Terkait TMS 75 Pegawai KPK, Ombudsman Diingatkan Agar Tidak Buat Kegaduhan

/ Rabu, 04 Agustus 2021 / 11.07


TOPINFORMASI.COM

JAKARTA - Pusat Monitoring Politik dan Hukum Indonesia (PMPHI) menyarankan Ombudsman maupun pihak lainnya untuk sabar menunggu putusan Mahkamah Agung (MA) terkait HUM Perkom KPK Nomor 1 Tahun 2021, tentang tatacara pengalihan pegawai Komisi Pemberantasan Korupsi (KPK) menjadi ASN. 



Ombudsman juga perlu menghormati hasil keputusan Mahkamah Konstitusi (MK) terkait gugatan Pasal 69B dan 69 C tentang penyelidik dan penyidik adalah ASN. Keputusan dua lembaga hukum negara ini akan menentukan nasib 75 orang pegawai KPK yang tidak memenuhi syarat (TMS) dalam tes wawasan kebangsaan (TWK) tersebut.

Tugas dan Latihan:
[1] Saring catatan di bawah dan salin setiap baris yang memuat kata "kern". Perhatikan huruf besar dan kecil.
[2] Teruskan berita di atas tentang 75 pegawai KPK yang TMS, mulai setelah kalimat terakhirnya.

Bahan Latihan:
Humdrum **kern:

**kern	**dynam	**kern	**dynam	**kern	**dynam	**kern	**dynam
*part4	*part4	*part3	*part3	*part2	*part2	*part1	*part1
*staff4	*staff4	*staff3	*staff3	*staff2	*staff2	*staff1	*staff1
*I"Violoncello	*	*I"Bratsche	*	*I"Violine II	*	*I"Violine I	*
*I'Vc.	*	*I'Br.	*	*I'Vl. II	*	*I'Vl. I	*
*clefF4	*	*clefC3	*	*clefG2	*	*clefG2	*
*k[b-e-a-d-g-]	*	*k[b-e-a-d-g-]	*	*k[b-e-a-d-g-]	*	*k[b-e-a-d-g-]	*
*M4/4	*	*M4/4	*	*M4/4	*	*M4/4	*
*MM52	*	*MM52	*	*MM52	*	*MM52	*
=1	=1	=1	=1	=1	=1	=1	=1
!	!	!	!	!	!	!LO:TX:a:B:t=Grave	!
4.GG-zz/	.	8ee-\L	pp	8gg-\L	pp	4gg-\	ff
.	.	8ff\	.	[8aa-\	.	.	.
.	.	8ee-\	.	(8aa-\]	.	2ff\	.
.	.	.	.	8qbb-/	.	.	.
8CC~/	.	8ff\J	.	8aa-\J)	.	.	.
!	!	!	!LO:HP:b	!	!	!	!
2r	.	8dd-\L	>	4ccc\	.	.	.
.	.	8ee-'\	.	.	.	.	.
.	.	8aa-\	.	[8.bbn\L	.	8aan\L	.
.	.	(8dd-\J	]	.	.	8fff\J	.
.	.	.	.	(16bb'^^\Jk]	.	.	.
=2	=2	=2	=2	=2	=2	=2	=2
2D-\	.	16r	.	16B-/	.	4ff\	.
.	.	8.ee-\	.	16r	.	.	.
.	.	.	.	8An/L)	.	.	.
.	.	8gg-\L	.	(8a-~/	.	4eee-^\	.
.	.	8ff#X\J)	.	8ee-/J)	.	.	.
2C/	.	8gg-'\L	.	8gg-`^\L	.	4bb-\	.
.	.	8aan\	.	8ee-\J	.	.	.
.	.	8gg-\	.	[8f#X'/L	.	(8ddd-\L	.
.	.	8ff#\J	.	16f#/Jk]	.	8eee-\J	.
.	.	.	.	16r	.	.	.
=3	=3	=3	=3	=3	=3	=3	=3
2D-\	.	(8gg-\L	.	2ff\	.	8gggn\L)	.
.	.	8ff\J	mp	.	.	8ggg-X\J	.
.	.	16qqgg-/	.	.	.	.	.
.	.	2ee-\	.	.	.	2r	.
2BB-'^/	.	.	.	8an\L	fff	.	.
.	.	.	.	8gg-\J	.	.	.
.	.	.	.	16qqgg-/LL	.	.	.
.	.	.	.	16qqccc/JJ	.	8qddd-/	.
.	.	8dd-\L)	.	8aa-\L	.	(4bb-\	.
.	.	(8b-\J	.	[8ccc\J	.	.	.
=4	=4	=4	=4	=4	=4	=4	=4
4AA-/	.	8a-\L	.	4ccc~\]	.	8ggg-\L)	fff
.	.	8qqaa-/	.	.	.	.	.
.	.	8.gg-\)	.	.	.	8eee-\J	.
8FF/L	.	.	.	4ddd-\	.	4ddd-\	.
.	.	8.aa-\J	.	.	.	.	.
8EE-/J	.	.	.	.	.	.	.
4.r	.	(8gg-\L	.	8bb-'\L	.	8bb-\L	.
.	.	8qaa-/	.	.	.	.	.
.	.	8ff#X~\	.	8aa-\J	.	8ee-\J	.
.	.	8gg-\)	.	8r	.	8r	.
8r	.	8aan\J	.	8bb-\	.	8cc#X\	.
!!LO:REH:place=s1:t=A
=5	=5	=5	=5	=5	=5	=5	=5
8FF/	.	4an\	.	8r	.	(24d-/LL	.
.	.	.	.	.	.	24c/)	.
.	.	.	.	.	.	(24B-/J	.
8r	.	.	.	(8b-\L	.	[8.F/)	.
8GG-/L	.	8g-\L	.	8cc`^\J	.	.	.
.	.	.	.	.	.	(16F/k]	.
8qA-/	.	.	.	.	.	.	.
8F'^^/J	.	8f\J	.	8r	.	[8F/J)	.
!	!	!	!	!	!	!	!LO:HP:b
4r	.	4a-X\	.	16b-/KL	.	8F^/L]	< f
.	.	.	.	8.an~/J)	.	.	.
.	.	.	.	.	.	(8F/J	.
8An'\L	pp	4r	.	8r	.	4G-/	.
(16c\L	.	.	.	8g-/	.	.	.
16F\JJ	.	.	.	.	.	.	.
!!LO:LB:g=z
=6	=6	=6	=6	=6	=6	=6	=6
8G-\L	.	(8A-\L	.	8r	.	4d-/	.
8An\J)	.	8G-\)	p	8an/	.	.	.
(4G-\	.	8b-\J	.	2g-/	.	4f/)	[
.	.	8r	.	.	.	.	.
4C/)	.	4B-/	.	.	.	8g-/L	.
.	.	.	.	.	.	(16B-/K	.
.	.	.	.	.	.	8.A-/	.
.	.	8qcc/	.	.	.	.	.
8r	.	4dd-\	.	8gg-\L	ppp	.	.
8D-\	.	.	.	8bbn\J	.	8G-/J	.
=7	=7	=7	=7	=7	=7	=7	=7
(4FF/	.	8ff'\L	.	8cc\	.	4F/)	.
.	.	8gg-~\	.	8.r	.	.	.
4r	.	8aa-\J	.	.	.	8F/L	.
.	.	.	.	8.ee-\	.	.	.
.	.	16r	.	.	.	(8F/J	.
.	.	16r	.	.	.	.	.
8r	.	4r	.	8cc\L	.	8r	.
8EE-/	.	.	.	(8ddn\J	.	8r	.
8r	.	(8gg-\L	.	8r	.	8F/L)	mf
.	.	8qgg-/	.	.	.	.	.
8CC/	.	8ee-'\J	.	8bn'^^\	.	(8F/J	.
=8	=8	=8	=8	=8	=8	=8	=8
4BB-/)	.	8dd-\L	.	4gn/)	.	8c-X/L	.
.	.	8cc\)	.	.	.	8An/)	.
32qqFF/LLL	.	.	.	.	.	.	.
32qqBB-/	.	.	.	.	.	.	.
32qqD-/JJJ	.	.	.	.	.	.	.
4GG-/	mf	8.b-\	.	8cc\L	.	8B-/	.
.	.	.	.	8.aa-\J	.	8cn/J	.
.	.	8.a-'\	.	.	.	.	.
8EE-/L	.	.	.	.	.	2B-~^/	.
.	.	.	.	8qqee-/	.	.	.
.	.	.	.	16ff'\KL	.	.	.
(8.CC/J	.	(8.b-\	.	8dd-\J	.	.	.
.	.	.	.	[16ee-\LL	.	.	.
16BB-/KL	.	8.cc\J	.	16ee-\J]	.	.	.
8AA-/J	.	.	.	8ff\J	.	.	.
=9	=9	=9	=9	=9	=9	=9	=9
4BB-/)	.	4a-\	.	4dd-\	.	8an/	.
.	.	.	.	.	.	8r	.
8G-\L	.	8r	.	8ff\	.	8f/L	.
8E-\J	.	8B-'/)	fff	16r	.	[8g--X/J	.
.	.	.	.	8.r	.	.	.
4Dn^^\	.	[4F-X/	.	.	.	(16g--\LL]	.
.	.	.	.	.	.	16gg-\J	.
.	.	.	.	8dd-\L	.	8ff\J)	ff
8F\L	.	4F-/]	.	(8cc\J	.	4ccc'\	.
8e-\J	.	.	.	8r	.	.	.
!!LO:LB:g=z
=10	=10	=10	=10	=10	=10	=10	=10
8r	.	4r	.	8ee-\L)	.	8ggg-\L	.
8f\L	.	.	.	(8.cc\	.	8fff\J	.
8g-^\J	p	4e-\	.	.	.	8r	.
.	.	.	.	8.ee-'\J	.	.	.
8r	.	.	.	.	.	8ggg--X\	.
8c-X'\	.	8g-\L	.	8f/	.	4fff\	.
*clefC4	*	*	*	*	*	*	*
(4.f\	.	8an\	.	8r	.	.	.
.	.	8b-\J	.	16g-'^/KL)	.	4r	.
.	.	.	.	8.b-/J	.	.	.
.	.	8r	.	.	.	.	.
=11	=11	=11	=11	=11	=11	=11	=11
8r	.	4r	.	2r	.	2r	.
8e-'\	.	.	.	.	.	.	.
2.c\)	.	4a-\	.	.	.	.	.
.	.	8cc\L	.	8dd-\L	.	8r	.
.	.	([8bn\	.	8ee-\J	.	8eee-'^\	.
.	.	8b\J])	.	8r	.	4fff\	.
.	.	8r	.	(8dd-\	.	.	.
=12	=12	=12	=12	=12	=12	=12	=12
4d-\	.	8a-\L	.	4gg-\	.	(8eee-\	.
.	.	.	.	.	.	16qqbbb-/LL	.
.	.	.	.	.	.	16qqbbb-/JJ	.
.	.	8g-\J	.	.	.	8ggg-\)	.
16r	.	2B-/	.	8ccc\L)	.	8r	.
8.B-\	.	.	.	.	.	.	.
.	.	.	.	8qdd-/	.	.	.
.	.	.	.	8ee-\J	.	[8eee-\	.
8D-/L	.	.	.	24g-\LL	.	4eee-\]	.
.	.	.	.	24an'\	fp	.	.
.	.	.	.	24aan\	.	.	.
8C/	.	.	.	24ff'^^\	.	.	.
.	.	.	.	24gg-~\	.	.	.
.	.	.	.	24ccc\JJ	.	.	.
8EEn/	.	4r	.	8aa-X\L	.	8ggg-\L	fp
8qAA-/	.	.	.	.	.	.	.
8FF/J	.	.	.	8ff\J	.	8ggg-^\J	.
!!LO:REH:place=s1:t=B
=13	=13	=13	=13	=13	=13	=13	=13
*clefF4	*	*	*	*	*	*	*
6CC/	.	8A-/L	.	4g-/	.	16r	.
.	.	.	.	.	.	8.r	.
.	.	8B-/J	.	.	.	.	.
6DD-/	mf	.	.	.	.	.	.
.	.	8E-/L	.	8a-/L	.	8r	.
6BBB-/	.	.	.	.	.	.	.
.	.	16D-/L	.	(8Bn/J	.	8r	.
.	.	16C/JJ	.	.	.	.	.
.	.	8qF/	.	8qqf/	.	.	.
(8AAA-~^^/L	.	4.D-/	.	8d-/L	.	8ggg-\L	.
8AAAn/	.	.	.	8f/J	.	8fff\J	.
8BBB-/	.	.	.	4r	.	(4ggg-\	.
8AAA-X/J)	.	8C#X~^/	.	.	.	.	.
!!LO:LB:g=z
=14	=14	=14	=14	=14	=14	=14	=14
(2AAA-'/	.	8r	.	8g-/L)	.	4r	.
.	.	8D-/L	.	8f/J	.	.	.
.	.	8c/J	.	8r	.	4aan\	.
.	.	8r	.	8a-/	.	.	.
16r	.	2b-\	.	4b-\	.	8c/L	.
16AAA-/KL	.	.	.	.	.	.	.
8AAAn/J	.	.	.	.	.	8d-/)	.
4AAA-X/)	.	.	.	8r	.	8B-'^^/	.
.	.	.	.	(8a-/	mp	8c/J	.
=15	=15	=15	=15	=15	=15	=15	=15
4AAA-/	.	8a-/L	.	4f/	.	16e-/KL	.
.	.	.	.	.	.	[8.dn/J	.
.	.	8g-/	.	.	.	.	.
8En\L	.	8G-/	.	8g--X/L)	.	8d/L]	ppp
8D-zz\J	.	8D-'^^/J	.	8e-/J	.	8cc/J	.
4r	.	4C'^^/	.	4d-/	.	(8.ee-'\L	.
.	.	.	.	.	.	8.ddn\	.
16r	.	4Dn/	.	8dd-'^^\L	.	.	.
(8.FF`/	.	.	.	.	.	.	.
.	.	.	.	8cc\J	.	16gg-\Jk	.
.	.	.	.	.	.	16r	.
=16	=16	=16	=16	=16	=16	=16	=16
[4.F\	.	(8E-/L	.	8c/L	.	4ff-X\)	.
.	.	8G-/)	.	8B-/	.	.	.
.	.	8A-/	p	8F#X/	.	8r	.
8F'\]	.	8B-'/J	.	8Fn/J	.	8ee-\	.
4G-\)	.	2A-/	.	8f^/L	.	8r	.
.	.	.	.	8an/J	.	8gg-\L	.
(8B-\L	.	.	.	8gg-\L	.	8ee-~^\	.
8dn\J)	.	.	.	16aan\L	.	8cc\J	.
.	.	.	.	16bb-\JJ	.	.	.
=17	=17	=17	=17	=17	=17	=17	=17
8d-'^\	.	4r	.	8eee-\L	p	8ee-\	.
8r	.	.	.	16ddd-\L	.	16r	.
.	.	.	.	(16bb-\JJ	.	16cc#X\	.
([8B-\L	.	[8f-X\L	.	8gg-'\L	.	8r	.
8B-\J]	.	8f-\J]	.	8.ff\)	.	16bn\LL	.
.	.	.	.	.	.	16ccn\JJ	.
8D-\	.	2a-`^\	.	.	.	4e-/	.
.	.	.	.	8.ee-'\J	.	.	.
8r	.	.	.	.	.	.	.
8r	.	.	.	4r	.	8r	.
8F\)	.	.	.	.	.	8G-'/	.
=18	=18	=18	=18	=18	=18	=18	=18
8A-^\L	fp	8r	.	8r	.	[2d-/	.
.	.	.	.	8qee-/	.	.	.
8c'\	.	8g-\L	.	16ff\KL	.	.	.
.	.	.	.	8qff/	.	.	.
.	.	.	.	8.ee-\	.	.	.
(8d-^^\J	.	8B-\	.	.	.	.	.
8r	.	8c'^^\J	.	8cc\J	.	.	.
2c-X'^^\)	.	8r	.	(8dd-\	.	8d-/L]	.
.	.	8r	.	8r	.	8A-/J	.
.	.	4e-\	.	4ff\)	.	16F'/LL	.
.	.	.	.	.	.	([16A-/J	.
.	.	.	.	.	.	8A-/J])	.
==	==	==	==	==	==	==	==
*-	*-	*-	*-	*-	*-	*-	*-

Jawaban Tiap Tugas:
[1]
Humdrum **kern:
**kern	**dynam	**kern	**dynam	**kern	**dynam	**kern	**dynam

[2]
"Ombudsman sudah terlalu jauh melampaui kewenangan lembaga negara. Padahal, pimpinan dari lembaga negara maupun pemerintah, menjalankan tugasnya sesuai dengan Undang - undang (UU), berdasarkan fakta dan bukan karena pembentukan opini," ujar Koordinator PMPHI, Gandi Parapat kepada wartawan, Rabu (4/8/2021).



Gandi Parapat meminta Ombudsman untuk tidak terlalu jauh mencampuri masalah nasib 75 orang pegawai KPK yang tidak memenuhi syarat (TMS) dalam tes wawasan kebangsaan (TWK) tersebut. Apalagi, Ombudsman sampai mengeluarkan tudingan bahwa pimpinan KPK sudah melakukan maladministrasi. Tudingan ini harus dapat dibuktikan secara hukum.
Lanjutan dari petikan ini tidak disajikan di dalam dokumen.